> **Extracted text**:
_ _ _ _

Skip to main content

Add your description here

Project description

Factoreally

Generate realistic test data from your actual production data patterns

Factoreally automatically analyzes your real data to create intelligent factories that generate statistically accurate test data. Instead of manually crafting test fixtures or using random data that doesn't reflect reality, leverage the patterns hidden in your production datasets to build better tests, faster development cycles, and more reliable systems.

Why Factoreally?

_ _ _ _

> **Collected material**:
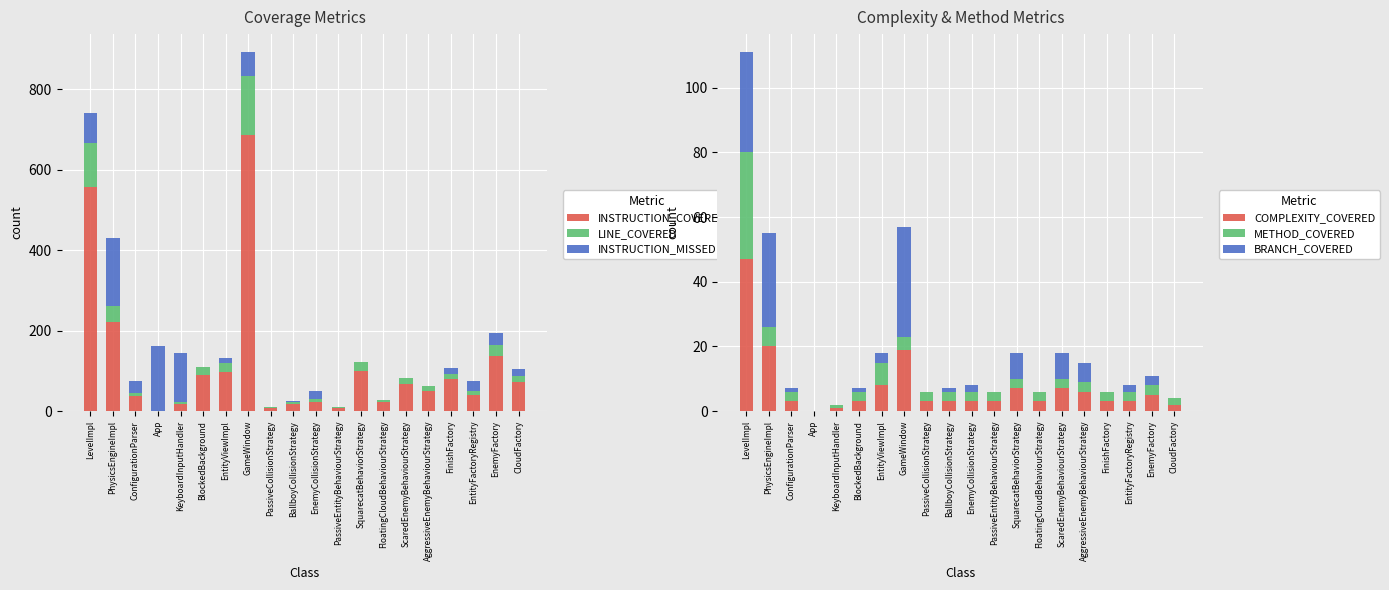

What are all the series names shown in the legend?

INSTRUCTION_COVERED, LINE_COVERED, INSTRUCTION_MISSED, COMPLEXITY_COVERED, METHOD_COVERED, BRANCH_COVERED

_ _ _ _

> **What the task asks**:
Print the Factoreally project page in full, with no changes. The listing has no role in this.

> **Solution to this exercise**:
Skip to main content

Add your description here

Project description

Factoreally

Generate realistic test data from your actual production data patterns

Factoreally automatically analyzes your real data to create intelligent factories that generate statistically accurate test data. Instead of manually crafting test fixtures or using random data that doesn't reflect reality, leverage the patterns hidden in your production datasets to build better tests, faster development cycles, and more reliable systems.

Why Factoreally?